The Pittsburgh Penguins are a franchise who routinely look to make a splash via trades. They did so once again over the offseason as Kessel came to Pittsburgh and Scott Harrington, Nick Spaling, Kasperi Kapanen and their first-round draft pick went to the Toronto Maple Leafs.
It seemed to be a match made in heaven, Sidney Crosby would finally have a talented scoring wing to play with. However, this union would not last long as the duo could not develop chemistry and Kessel was quickly moved to Evgeni Malkin’s line.
Through 23 games as a Penguin, Kessel has seven goals and eight assists for a total of 15 points. Projecting those totals for the entire season, Kessel would finish with 25 goals, 28 assists and 53 points. That production is hardly what the Penguins envisioned from a player who has seven 20 goal seasons, four 30 goal seasons and a career high of 82 points.

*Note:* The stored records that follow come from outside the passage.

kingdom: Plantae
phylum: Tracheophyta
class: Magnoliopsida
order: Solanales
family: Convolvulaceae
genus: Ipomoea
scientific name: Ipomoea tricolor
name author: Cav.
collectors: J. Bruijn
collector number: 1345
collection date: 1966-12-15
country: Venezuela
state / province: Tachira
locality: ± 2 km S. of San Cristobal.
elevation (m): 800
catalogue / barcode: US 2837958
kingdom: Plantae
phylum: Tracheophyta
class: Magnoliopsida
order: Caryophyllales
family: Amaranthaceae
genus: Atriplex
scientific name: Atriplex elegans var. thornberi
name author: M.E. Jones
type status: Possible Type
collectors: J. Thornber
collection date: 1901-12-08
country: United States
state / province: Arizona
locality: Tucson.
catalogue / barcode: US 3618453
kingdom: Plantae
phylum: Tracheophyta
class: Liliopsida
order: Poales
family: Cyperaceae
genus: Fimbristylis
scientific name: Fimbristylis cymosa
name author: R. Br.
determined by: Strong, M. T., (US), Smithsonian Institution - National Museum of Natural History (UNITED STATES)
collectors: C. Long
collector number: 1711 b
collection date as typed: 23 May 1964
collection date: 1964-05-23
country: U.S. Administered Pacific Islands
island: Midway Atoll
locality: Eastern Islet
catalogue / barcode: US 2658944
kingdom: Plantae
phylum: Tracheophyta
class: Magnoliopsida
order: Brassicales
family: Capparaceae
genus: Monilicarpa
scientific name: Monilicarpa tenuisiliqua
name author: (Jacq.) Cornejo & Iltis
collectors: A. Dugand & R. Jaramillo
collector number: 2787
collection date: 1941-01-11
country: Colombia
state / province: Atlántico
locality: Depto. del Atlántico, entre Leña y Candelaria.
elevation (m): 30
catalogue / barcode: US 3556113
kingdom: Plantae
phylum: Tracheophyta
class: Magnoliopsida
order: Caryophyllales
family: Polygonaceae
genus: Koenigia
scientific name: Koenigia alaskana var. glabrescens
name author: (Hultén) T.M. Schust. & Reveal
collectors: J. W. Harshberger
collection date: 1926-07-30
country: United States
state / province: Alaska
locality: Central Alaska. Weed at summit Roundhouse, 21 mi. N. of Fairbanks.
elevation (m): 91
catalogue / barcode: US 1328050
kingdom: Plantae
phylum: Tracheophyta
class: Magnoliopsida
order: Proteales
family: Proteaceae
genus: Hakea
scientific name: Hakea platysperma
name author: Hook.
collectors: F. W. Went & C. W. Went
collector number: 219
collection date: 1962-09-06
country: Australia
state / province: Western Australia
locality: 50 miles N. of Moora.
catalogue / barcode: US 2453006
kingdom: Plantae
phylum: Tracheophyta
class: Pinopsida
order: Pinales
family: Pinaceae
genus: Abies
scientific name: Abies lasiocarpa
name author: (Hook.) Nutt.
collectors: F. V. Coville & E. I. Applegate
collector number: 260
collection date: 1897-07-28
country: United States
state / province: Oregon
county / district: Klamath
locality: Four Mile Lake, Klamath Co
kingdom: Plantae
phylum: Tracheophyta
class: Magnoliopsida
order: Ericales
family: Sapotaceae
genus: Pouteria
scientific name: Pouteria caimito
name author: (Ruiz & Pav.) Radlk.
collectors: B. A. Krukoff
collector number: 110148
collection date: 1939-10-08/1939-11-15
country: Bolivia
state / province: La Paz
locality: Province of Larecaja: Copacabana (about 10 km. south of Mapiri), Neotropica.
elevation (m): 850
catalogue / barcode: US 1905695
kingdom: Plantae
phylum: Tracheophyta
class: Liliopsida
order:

If you just look at the numbers, Kessel’s tenure in Pittsburgh has been a disappointment. Kessel played seven games alongside Crosby and only netted three points. While alongside Malkin, Kessel has played 16 games and has 12 points, which projects to 62 points in a full season. This still isn’t the production that the Penguins were looking for.
A common question was how many goals will he score? Will it be 40, 50 or even 60?
It seems that Kessel’s first season in Pittsburgh might end up being a disappointment, unless their offense comes to life. The Penguins were supposed to be one of the most exciting teams to watch with Crosby, Malkin, Kessel, Kris Letang and Patric Hornqvist on the roster, but they’re scoring 2.22 goals per game or 25th in the league.
How is Kessel a hidden gem given his disappointing numbers?
Take a look at this graphic from war-on-ice.com which shows Kessel’s corsi-for percentage.
Phil Kessel has had two, count them, two games with a corsi-for percentage below 50%. One of these games came alongside Crosby, who he had very little chemistry with and the other was against the Buffalo Sabres when the Penguins were out shot, but found a way to win.
The Penguins have struggled with offensive production and offense starts with possession of the puck. Kessel has had countless breakaways and has a been driving possession for the Penguins. The reason why he isn’t scoring is because of his low shooting percentage and a ton of blocked shots. He’s shooting over two percent below his career average at even strength and he’s not seeing a lot of ice time.
If Kessel starts getting a little “puck luck” and some more ice time, his production should increase, especially as he continues to hone his game alongside Malkin.